Natuurlijk kwamen er tegenslagen, creatieve ontwikkeling was bepaald niet gemakkelijk, de weg was lang, de kritiek meedogenloos. Nochtans publiceerde Du Gardijn zijn eerste verhalen in De Tweede Ronde en Kort Verhaal, werd zelfs redacteur van dat tijdschrift.

In 2008 publiceerde hij onder het pseudoniem Willem Jardin bij uitgeverij Meulenhoff zijn eerste roman: Monografie van de mond. Een criticus sprak over een ongepolijste diamant, een andere over schrijfbarbarij. De roman werd genomineerd voor de Academica Literatuur Prijs. Hij won de prijs niet, maar na de uitreiking in de schouwburg van Dordrecht kwam er een oude vrouw naar hem toe en die zei: ‘ik ben bang dat u niet begrepen wordt, maar ik vind dat u een geniale roman geschreven hebt’. Hij realiseerde zich dat hij publiek had en wilde meer.

 

In 2011 verscheen de verhalenbundel Negen raven, ook bij uitgeverij Meulenhoff. De receptie was buitengewoon gunstig. Joost de Vries schreef in De Groene Amsterdammer dat ‘Du Gardijn speelt met de frictie tussen wat zijn personages denken en wat ze waarnemen’. Met die zin was hij heel content. Janet Luis schreef in het NRC dat ‘Du Gardijn iets heeft met vreemde figuren, mensen die niet in het maatschappelijk stramien willen passen.’ Dat klopte. Ondanks de goede receptie van Negen raven kreeg Du Gardijn een writers block, geen energie, geen perspectief, een soort van opbranding die uiteindelijk louterend werkte.

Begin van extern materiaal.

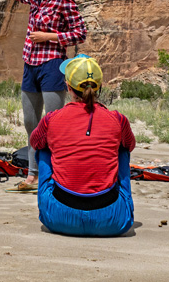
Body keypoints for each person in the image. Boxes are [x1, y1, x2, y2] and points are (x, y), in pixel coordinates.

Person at [0, 0, 87, 192]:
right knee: (30, 123)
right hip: (30, 65)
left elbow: (80, 33)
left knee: (53, 123)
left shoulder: (63, 0)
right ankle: (34, 174)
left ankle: (53, 176)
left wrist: (50, 36)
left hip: (52, 65)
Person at [31, 55, 135, 237]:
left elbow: (34, 142)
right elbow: (130, 145)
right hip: (112, 221)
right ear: (99, 87)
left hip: (58, 218)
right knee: (123, 148)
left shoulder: (51, 118)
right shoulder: (118, 119)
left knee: (43, 146)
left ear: (68, 87)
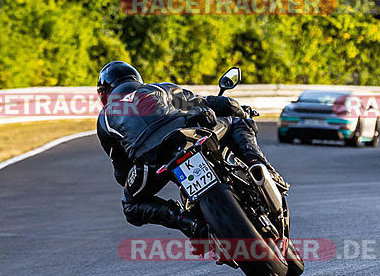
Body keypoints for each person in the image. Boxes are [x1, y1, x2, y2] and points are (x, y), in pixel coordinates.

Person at [96, 61, 288, 239]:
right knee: (239, 122)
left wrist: (134, 170)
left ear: (104, 93)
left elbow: (121, 171)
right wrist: (240, 109)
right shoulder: (158, 89)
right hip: (188, 135)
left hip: (151, 159)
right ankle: (259, 166)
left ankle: (190, 223)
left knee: (131, 205)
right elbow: (204, 103)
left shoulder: (105, 118)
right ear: (136, 79)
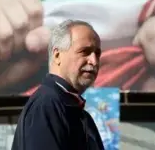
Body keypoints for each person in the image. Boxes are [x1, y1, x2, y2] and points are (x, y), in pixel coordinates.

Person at [10, 19, 104, 150]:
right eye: (85, 52)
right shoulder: (45, 106)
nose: (94, 61)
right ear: (57, 55)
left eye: (97, 54)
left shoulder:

Toen de inkt weer vloeide begon hij te werken aan een roman over de kunstacademie, want die werkomgeving, waarin hij nog steeds actief was, was toch wel erg curieus en inspirerend. Zeker in de tijd dat de decanen nog helemaal niets te zeggen hadden. Het resultaat was de roman Bevrijding, in 2016 uitgegeven door uitgeverij Koppernik, de jongste en meest speelse hond onder de uitgevershonden. Het boek, uitgegeven onder eigen naam (het pseudoniem Willem Jardin werkte niet meer), was ‘smakelijk aanstootgevend, een zwarte komedie met de potentie van een schandaal’, aldus Bart Kraamer van Koppernik die onmiddellijk enthousiast was over het manuscript. Ruim vier jaar werkte Du Gardijn aan het boek. De kern van ervan is mogelijk de navolgende uitspraak van hoofdpersonage Johnny Mooyman: ‘Als ik niet weet wat ik zeggen moet, laat ik mijn broek zakken.’

Tegelijkertijd met een herdruk van Negen raven bracht Du Gardijn in oktober 2018 zijn tweede verhalenbundel uit: Het grote vakantiepark. Op de achterzijde van het prachtig door Koppernik uitgegeven boek staat: 'Dit boek is één omdat er één thema is: de verbondenheid van liefde en verlies.' NRC schreef onmiddellijk een recensie. Daarin staat dat Du Gardijns stijl gedistingeerd is en verrassingen oplevert. Hij was daar blij mee. Nu werkt Du Gardijn aan zijn grote Italië-roman. Hij is al een aardig eind, meer wil hij niet zeggen. Voor onderzoek woonde hij enige maanden in Rome en Napels.